**Assignment**. Work out how many lines in the data hold the word "herself", and reply with that number only.

**Given data**.
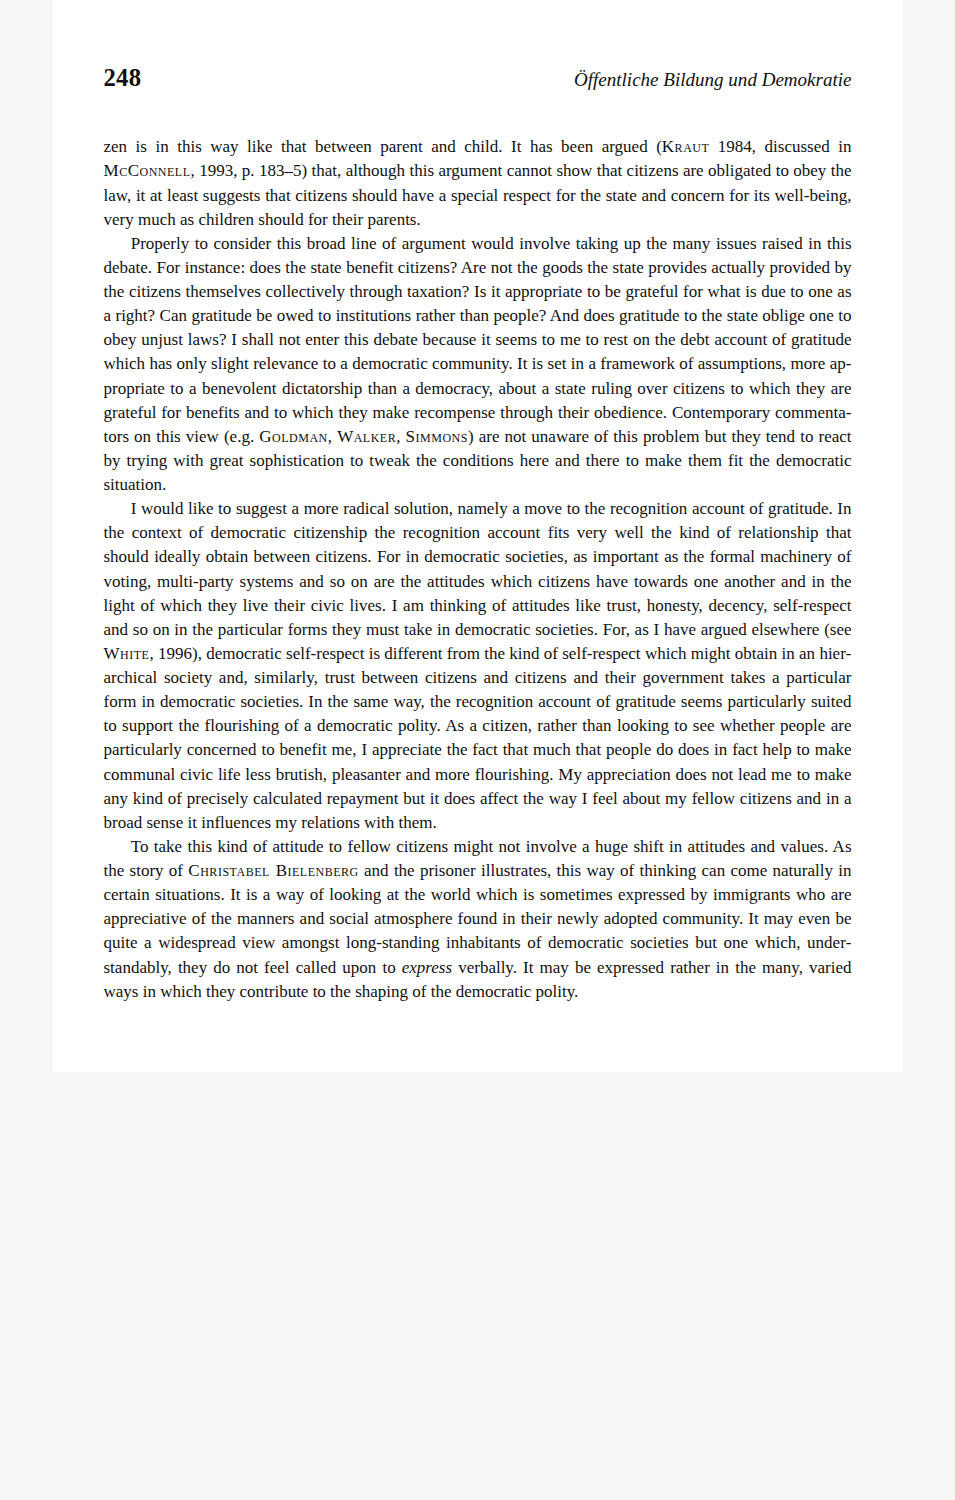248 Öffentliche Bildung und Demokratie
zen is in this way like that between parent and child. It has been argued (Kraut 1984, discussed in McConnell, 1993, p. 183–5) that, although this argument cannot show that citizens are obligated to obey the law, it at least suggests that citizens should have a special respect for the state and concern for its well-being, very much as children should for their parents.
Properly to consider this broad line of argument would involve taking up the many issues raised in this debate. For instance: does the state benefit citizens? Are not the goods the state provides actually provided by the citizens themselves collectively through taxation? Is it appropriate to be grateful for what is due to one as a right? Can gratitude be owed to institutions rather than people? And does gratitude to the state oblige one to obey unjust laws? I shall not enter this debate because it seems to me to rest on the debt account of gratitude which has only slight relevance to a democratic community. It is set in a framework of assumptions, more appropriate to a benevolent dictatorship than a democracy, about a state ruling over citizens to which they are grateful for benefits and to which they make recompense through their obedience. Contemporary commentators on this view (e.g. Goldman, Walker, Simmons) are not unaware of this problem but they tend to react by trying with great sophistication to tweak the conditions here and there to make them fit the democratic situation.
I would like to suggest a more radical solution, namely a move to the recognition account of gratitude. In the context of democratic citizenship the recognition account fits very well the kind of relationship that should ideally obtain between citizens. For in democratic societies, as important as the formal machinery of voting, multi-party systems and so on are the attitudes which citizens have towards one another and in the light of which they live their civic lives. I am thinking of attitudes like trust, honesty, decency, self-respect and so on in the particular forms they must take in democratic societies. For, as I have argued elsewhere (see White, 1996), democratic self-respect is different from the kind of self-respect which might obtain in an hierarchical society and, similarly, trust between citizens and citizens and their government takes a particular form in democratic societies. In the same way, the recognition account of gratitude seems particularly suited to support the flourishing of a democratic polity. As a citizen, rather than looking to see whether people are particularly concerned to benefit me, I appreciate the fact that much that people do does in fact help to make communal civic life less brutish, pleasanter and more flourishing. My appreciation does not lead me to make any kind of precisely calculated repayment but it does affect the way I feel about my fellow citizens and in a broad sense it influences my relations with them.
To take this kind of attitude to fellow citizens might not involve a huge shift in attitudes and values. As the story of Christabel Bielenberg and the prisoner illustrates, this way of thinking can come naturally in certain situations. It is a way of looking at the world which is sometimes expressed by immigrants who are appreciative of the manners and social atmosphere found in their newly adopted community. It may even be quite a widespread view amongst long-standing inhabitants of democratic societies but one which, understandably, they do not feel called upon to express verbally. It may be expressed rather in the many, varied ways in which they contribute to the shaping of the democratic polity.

---

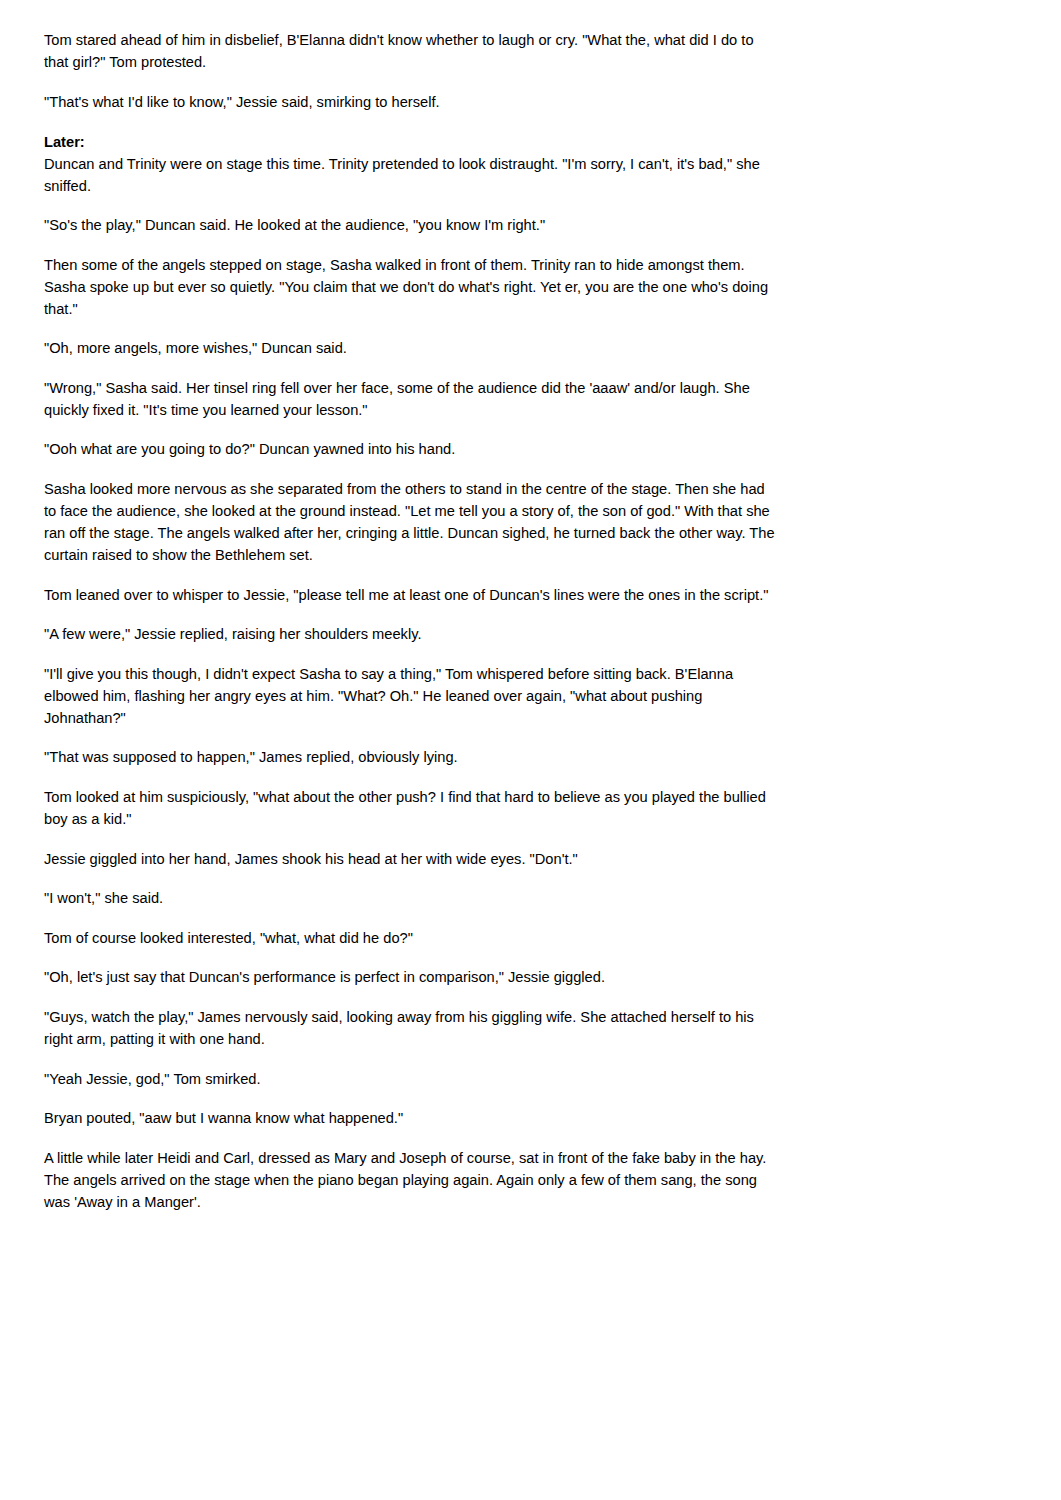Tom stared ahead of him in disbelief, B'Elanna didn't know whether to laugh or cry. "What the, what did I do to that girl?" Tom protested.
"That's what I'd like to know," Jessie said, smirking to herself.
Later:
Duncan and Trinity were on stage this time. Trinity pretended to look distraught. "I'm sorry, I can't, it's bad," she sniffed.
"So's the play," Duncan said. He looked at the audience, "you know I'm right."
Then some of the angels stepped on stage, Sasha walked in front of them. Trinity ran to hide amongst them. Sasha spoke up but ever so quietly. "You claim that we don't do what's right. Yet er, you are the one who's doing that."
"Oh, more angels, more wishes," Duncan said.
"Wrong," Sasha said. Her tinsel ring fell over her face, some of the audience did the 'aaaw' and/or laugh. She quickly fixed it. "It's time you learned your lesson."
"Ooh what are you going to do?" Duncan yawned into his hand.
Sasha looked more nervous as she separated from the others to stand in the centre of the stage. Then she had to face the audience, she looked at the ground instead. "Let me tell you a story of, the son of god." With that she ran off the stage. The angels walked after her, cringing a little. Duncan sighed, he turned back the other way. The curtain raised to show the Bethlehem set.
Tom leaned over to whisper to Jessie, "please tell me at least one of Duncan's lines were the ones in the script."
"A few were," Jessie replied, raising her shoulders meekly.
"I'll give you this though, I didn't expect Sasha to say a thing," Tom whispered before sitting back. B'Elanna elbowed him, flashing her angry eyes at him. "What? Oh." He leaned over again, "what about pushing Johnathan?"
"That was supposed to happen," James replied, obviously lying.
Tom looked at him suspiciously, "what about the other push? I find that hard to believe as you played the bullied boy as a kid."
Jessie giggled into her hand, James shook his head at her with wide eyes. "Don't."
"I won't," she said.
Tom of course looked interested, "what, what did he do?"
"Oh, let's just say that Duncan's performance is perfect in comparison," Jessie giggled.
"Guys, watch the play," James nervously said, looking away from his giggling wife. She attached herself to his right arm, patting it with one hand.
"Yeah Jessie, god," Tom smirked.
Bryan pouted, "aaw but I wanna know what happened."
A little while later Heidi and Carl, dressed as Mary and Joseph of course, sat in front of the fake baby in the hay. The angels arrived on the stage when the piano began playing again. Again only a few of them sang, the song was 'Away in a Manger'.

**Exercise response**. 2